- Collected data -
----

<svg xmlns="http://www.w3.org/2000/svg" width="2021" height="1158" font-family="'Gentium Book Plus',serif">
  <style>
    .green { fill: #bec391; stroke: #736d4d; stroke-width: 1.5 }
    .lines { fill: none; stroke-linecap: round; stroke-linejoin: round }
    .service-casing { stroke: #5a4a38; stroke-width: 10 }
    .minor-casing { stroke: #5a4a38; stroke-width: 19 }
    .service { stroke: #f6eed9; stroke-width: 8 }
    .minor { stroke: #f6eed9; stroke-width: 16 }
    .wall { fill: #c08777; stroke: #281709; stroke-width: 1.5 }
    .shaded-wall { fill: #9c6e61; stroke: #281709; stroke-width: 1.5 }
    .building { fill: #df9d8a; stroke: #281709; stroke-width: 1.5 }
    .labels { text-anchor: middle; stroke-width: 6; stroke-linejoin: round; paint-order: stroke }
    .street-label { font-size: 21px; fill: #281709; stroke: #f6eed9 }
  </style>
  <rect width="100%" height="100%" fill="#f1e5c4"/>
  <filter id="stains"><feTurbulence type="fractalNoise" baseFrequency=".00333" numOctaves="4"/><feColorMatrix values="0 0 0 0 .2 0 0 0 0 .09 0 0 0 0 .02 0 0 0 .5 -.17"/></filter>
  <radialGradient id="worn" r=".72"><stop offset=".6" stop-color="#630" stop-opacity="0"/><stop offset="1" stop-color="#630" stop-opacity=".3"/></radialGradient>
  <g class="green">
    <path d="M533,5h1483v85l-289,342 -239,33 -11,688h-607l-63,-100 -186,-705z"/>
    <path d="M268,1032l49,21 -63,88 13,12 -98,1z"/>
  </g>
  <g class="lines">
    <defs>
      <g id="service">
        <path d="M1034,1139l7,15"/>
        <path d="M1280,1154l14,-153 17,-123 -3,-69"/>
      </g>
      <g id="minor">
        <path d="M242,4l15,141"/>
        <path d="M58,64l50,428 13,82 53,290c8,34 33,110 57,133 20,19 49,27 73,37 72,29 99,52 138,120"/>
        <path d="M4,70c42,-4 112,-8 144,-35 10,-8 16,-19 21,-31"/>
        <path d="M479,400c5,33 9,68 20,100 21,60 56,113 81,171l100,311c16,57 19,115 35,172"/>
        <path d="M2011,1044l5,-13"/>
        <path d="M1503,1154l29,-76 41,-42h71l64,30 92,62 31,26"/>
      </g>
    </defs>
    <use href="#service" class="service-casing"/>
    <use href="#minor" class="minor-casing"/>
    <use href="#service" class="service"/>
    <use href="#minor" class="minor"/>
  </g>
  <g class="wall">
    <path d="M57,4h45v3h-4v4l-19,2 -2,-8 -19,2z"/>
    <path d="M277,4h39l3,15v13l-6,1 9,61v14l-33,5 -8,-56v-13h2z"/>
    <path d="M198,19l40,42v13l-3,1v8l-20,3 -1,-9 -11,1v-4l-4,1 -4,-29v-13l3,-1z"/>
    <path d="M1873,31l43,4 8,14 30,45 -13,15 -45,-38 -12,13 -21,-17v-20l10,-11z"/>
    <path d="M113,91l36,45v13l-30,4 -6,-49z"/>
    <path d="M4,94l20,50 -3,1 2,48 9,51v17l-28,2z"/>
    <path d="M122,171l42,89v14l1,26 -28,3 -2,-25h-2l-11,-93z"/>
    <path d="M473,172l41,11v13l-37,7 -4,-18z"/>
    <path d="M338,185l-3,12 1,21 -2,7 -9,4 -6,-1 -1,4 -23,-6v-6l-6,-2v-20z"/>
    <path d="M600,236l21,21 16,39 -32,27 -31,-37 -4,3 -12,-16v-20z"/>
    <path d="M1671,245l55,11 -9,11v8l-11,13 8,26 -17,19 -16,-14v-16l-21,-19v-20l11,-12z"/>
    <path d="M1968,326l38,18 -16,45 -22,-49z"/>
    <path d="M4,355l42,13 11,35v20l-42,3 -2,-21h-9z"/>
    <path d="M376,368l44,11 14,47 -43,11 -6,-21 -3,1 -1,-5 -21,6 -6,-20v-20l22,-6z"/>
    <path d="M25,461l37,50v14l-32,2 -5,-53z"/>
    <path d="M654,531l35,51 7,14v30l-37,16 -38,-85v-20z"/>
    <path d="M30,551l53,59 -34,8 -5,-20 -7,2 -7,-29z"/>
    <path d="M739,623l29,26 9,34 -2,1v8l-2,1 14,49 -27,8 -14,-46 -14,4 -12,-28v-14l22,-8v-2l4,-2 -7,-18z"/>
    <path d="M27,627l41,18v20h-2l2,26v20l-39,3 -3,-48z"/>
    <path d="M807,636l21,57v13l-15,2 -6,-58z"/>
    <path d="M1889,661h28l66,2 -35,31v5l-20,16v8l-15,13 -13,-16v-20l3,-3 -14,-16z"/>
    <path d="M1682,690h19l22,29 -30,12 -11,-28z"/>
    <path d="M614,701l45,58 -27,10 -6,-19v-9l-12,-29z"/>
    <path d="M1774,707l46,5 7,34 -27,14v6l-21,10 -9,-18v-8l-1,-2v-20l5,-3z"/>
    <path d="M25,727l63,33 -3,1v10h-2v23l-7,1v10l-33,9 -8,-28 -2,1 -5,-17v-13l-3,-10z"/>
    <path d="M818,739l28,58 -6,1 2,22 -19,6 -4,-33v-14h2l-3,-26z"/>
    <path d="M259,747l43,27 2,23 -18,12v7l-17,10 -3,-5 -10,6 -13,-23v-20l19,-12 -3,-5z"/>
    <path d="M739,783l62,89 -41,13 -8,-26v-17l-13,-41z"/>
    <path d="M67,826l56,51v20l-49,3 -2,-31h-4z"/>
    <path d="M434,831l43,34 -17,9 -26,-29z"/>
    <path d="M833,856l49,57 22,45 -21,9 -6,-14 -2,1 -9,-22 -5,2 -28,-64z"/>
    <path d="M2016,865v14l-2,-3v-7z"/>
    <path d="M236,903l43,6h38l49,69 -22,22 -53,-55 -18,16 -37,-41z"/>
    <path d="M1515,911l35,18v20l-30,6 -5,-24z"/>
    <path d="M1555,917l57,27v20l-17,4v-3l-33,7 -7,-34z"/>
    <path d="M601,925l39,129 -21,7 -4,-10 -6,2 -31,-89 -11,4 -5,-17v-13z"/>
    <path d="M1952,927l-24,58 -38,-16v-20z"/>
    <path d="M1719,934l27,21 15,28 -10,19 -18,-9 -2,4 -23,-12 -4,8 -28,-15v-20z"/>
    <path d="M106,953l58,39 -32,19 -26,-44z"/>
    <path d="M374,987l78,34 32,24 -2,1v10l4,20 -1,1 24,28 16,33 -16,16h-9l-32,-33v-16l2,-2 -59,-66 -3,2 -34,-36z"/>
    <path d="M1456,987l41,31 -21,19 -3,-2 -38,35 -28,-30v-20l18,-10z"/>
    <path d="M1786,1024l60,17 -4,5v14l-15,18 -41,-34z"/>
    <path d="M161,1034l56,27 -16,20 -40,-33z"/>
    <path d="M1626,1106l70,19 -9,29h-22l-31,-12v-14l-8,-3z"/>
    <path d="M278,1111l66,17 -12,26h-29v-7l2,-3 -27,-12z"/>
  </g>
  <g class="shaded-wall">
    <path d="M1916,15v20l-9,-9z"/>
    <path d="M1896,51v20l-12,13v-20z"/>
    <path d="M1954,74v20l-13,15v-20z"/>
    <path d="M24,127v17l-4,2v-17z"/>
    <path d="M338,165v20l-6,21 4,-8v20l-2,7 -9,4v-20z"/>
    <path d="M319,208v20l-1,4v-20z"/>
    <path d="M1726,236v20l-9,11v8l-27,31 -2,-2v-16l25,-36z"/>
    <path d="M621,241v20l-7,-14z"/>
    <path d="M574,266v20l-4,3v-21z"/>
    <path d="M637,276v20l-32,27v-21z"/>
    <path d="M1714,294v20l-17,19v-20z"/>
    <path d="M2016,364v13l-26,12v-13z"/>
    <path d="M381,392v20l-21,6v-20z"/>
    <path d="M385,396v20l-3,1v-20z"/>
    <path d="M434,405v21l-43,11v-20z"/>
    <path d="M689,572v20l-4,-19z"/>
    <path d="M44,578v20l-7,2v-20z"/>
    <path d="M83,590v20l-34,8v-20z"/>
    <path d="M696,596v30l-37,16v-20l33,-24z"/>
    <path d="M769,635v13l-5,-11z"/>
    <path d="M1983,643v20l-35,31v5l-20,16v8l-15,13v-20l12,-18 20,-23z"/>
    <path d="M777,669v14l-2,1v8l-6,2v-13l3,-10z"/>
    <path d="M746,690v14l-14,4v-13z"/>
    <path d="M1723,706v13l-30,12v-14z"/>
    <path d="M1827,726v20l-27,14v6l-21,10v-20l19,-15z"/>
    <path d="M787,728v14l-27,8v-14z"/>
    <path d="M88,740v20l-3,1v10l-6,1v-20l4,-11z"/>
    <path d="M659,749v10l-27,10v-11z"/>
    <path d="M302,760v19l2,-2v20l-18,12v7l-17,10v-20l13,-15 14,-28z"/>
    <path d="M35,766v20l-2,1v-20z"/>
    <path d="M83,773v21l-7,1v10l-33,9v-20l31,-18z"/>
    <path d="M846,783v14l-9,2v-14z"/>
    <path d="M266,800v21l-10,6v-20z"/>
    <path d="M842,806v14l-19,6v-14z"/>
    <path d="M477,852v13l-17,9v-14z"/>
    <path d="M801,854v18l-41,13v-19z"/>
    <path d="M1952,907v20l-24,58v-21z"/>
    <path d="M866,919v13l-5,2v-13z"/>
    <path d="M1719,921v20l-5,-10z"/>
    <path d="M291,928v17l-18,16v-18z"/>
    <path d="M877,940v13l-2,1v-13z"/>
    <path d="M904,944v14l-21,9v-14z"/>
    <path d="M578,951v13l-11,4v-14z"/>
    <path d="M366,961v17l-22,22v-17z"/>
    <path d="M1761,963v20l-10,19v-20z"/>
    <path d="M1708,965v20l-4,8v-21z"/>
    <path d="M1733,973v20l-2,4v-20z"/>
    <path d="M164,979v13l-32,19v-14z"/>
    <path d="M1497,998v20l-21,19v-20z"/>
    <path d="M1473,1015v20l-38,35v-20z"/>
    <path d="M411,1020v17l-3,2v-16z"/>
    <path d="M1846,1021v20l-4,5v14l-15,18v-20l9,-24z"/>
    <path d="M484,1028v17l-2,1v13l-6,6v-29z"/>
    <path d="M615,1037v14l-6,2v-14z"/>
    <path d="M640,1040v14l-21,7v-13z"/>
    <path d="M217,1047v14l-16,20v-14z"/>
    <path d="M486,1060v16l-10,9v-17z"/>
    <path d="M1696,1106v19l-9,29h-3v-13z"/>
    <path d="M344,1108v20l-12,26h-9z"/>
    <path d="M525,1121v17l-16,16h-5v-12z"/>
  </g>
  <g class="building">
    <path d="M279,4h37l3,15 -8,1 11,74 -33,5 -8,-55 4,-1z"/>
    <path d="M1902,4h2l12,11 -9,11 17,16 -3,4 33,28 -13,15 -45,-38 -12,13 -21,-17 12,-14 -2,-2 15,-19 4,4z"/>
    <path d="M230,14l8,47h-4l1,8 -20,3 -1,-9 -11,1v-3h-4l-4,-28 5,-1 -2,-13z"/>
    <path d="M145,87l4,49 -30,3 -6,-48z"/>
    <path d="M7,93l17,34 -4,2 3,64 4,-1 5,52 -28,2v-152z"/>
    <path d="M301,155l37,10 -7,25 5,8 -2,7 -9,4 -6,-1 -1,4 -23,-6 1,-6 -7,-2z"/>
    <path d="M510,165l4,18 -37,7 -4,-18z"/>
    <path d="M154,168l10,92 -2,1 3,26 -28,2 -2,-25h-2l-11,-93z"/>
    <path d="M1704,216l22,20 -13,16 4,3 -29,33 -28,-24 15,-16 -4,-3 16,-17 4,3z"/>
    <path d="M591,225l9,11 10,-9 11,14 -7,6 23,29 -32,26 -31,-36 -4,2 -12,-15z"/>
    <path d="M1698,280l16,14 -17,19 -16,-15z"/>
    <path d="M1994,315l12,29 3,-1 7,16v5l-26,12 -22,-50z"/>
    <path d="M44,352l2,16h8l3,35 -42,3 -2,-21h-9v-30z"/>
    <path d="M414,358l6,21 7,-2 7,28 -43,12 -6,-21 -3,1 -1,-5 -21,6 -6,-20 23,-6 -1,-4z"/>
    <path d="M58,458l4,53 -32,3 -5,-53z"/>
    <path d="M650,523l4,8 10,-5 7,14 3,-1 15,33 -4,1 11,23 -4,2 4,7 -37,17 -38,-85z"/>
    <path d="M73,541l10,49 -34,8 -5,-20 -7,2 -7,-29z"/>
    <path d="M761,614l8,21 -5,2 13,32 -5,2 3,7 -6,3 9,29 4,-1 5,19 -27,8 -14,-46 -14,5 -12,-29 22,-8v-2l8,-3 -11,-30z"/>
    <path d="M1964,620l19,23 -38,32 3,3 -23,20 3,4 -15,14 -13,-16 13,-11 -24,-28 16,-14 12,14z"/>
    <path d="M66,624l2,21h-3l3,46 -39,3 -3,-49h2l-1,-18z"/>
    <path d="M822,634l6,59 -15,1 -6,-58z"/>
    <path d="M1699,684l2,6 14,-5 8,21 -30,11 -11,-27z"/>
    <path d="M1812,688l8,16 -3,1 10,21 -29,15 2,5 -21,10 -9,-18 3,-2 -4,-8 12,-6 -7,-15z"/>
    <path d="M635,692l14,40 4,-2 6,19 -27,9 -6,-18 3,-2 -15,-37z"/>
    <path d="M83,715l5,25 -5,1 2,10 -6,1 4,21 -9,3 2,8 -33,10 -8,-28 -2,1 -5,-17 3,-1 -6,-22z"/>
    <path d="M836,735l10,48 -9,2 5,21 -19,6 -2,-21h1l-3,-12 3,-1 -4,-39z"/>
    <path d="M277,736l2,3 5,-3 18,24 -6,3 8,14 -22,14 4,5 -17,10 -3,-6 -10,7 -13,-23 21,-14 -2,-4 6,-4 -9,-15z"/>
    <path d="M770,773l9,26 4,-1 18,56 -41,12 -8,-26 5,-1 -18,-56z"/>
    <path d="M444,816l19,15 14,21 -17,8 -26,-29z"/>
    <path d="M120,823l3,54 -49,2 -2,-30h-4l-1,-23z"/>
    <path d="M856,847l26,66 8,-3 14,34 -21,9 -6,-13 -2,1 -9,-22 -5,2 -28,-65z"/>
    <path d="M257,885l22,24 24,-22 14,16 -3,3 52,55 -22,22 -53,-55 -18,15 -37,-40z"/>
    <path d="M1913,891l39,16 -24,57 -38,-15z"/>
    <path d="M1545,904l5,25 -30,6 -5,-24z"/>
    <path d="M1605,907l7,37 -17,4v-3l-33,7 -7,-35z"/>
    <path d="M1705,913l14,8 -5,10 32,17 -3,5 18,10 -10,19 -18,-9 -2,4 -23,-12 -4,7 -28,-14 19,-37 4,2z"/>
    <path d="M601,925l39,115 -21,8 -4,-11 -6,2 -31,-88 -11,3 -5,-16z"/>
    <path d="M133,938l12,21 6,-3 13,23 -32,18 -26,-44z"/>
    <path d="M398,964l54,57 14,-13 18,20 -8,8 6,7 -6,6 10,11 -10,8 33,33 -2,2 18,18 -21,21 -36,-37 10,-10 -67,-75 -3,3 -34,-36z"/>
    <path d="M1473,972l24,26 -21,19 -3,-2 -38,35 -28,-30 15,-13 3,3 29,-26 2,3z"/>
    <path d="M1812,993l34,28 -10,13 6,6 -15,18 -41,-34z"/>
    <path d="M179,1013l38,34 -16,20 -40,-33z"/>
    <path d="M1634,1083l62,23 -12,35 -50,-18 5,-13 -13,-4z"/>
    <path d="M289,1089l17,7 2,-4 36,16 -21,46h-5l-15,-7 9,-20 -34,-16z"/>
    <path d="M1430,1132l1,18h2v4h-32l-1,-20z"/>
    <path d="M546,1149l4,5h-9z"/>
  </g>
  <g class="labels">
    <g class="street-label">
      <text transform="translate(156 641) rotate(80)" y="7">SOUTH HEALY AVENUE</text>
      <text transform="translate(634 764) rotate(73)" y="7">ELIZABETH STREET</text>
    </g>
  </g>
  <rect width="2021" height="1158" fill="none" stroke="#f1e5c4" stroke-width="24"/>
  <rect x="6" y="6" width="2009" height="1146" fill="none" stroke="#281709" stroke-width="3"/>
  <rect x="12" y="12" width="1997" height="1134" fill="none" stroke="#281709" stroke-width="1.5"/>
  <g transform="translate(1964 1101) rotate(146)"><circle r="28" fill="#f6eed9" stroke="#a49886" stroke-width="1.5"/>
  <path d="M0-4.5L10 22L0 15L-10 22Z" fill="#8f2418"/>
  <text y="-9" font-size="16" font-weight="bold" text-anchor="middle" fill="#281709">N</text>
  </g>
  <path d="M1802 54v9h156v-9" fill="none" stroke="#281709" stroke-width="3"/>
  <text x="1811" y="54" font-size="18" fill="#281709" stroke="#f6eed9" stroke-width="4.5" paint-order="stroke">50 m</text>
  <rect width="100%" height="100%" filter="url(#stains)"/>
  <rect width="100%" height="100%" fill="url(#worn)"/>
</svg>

----

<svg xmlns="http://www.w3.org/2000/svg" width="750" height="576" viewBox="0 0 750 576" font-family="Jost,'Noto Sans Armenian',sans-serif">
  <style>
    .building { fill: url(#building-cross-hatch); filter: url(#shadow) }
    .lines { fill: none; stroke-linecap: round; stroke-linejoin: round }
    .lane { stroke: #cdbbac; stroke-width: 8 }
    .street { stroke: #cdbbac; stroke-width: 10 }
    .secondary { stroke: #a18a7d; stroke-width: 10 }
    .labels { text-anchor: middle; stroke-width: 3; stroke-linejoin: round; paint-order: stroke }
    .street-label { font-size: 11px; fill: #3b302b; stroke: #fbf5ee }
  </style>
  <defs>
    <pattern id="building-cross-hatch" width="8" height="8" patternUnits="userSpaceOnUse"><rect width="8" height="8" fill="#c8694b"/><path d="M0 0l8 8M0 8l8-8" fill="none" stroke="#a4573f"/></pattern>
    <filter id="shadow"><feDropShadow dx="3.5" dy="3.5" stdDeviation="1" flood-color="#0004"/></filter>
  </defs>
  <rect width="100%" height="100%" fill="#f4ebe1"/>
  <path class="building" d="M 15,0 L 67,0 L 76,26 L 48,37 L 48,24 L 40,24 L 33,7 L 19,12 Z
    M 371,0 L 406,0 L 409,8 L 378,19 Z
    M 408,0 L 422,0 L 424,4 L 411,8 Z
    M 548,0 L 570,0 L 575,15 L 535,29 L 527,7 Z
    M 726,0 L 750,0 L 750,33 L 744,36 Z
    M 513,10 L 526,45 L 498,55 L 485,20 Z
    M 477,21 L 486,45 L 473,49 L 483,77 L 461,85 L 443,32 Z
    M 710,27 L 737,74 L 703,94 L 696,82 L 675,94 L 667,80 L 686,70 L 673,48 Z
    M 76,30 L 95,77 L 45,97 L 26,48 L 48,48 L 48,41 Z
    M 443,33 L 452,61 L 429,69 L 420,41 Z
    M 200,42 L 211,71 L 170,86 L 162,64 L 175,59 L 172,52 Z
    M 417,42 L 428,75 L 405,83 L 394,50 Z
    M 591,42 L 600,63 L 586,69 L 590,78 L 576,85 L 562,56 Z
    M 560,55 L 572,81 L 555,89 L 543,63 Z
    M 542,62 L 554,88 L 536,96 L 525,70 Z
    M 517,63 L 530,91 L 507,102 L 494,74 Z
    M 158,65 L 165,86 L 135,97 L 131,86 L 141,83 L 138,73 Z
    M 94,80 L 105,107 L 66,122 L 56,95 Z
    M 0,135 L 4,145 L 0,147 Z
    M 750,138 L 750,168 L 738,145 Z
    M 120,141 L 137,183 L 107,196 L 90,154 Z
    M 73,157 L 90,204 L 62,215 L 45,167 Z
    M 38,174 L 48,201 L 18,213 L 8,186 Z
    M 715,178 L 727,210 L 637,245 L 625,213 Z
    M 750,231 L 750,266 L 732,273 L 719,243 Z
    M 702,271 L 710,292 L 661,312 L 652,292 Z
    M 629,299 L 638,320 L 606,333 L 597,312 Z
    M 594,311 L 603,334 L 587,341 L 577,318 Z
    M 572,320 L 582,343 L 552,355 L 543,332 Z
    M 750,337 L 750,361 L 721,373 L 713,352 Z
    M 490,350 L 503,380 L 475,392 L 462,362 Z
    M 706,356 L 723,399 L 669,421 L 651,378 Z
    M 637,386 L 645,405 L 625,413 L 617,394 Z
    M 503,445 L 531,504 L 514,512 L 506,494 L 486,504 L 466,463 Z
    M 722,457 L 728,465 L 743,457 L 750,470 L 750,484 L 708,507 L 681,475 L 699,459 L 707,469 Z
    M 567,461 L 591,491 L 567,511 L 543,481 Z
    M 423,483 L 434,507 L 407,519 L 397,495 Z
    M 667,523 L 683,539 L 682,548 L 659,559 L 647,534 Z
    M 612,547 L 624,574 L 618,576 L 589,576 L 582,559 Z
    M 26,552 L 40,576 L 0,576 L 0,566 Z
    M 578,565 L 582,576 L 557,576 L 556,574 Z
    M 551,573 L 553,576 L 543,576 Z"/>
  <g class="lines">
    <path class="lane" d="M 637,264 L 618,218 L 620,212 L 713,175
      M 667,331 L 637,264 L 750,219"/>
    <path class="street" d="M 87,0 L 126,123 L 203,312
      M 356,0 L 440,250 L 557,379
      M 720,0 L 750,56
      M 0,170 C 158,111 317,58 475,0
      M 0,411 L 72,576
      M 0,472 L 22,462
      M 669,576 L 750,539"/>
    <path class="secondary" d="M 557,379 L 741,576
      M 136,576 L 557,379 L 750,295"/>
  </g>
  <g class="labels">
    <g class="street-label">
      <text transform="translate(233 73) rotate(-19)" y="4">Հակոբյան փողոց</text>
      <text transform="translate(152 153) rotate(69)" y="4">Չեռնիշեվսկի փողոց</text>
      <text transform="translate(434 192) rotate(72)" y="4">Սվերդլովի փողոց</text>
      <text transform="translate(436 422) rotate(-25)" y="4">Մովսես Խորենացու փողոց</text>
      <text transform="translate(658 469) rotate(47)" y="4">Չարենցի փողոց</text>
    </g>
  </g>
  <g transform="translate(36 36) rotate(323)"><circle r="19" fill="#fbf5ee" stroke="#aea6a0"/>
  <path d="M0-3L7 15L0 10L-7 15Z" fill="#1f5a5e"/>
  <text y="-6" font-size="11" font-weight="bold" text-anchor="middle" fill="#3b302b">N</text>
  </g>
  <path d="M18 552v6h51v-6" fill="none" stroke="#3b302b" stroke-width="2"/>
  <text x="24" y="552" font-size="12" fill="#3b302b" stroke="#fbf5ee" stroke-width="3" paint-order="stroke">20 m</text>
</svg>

----

From the data above, return every line from the line that has "M 417,42 L 428,75 L 405,83 L 394,50 Z" up to and including the line that has "M 720,0 L 750,56", exactly.

    M 417,42 L 428,75 L 405,83 L 394,50 Z
    M 591,42 L 600,63 L 586,69 L 590,78 L 576,85 L 562,56 Z
    M 560,55 L 572,81 L 555,89 L 543,63 Z
    M 542,62 L 554,88 L 536,96 L 525,70 Z
    M 517,63 L 530,91 L 507,102 L 494,74 Z
    M 158,65 L 165,86 L 135,97 L 131,86 L 141,83 L 138,73 Z
    M 94,80 L 105,107 L 66,122 L 56,95 Z
    M 0,135 L 4,145 L 0,147 Z
    M 750,138 L 750,168 L 738,145 Z
    M 120,141 L 137,183 L 107,196 L 90,154 Z
    M 73,157 L 90,204 L 62,215 L 45,167 Z
    M 38,174 L 48,201 L 18,213 L 8,186 Z
    M 715,178 L 727,210 L 637,245 L 625,213 Z
    M 750,231 L 750,266 L 732,273 L 719,243 Z
    M 702,271 L 710,292 L 661,312 L 652,292 Z
    M 629,299 L 638,320 L 606,333 L 597,312 Z
    M 594,311 L 603,334 L 587,341 L 577,318 Z
    M 572,320 L 582,343 L 552,355 L 543,332 Z
    M 750,337 L 750,361 L 721,373 L 713,352 Z
    M 490,350 L 503,380 L 475,392 L 462,362 Z
    M 706,356 L 723,399 L 669,421 L 651,378 Z
    M 637,386 L 645,405 L 625,413 L 617,394 Z
    M 503,445 L 531,504 L 514,512 L 506,494 L 486,504 L 466,463 Z
    M 722,457 L 728,465 L 743,457 L 750,470 L 750,484 L 708,507 L 681,475 L 699,459 L 707,469 Z
    M 567,461 L 591,491 L 567,511 L 543,481 Z
    M 423,483 L 434,507 L 407,519 L 397,495 Z
    M 667,523 L 683,539 L 682,548 L 659,559 L 647,534 Z
    M 612,547 L 624,574 L 618,576 L 589,576 L 582,559 Z
    M 26,552 L 40,576 L 0,576 L 0,566 Z
    M 578,565 L 582,576 L 557,576 L 556,574 Z
    M 551,573 L 553,576 L 543,576 Z"/>
  <g class="lines">
    <path class="lane" d="M 637,264 L 618,218 L 620,212 L 713,175
      M 667,331 L 637,264 L 750,219"/>
    <path class="street" d="M 87,0 L 126,123 L 203,312
      M 356,0 L 440,250 L 557,379
      M 720,0 L 750,56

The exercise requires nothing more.